Dataset records →
=== Begin Enclosure ===

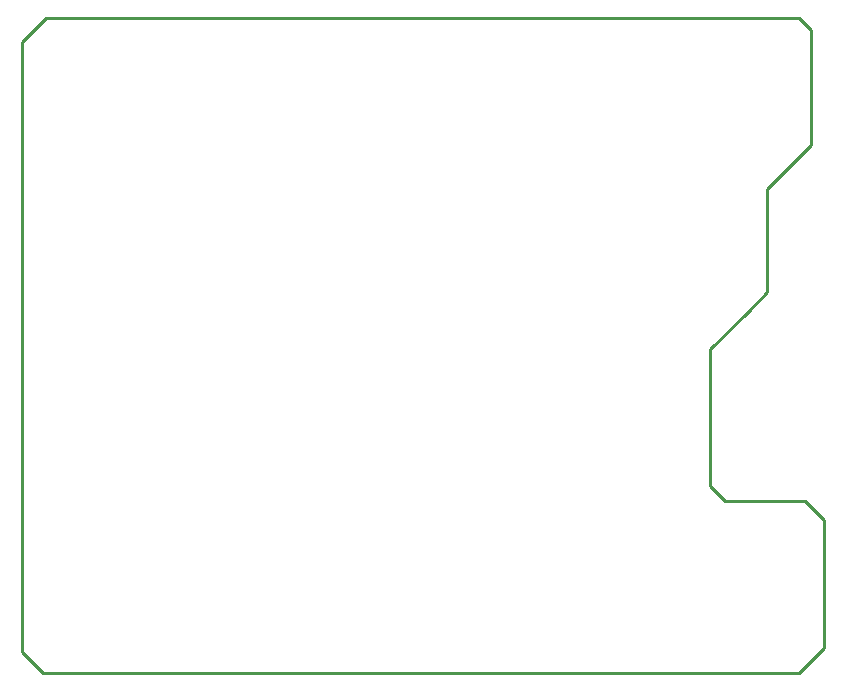
<source format=gko>
%TF.GenerationSoftware,Altium Limited,DefaultClient, ()*%
G04 Layer_Color=16711935*
%FSLAX26Y26*%
%MOIN*%
%TF.SameCoordinates,28E0FE5E-BC46-41F2-A807-9729679EB8C0*%
%TF.FilePolarity,Positive*%
%TF.FileFunction,Keep-out,Top*%
%TF.Part,Single*%
G01*
G75*
%TA.AperFunction,NonConductor*%
%ADD30C,0.010000*%
D30*
X3440000Y4160000D02*
X3490000D01*
X3360000Y4080000D02*
X3440000Y4160000D01*
X3360000Y2045000D02*
Y4080000D01*
Y2045000D02*
X3430000Y1975000D01*
X5950000D01*
X6035000Y2060000D01*
Y2485000D01*
X5970000Y2550000D02*
X6035000Y2485000D01*
X5705000Y2550000D02*
X5970000D01*
X5655000Y2600000D02*
X5705000Y2550000D01*
X5655000Y2600000D02*
Y3055000D01*
X5780000Y3180000D01*
X5845000Y3245000D01*
Y3590000D01*
X5990000Y3735000D01*
Y4120000D01*
X5950000Y4160000D02*
X5990000Y4120000D01*
X3490000Y4160000D02*
X5950000D01*
%TF.MD5,cfef80f09da449500d2eedbb2b7a3710*%
M02*

</source>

=== End Enclosure ===

ACTION ITEM → Your copy of the entries must be exact and must contain no pictures.

TASK RESULT →
<source format=gko>
%TF.GenerationSoftware,Altium Limited,DefaultClient, ()*%
G04 Layer_Color=16711935*
%FSLAX26Y26*%
%MOIN*%
%TF.SameCoordinates,28E0FE5E-BC46-41F2-A807-9729679EB8C0*%
%TF.FilePolarity,Positive*%
%TF.FileFunction,Keep-out,Top*%
%TF.Part,Single*%
G01*
G75*
%TA.AperFunction,NonConductor*%
%ADD30C,0.010000*%
D30*
X3440000Y4160000D02*
X3490000D01*
X3360000Y4080000D02*
X3440000Y4160000D01*
X3360000Y2045000D02*
Y4080000D01*
Y2045000D02*
X3430000Y1975000D01*
X5950000D01*
X6035000Y2060000D01*
Y2485000D01*
X5970000Y2550000D02*
X6035000Y2485000D01*
X5705000Y2550000D02*
X5970000D01*
X5655000Y2600000D02*
X5705000Y2550000D01*
X5655000Y2600000D02*
Y3055000D01*
X5780000Y3180000D01*
X5845000Y3245000D01*
Y3590000D01*
X5990000Y3735000D01*
Y4120000D01*
X5950000Y4160000D02*
X5990000Y4120000D01*
X3490000Y4160000D02*
X5950000D01*
%TF.MD5,cfef80f09da449500d2eedbb2b7a3710*%
M02*

</source>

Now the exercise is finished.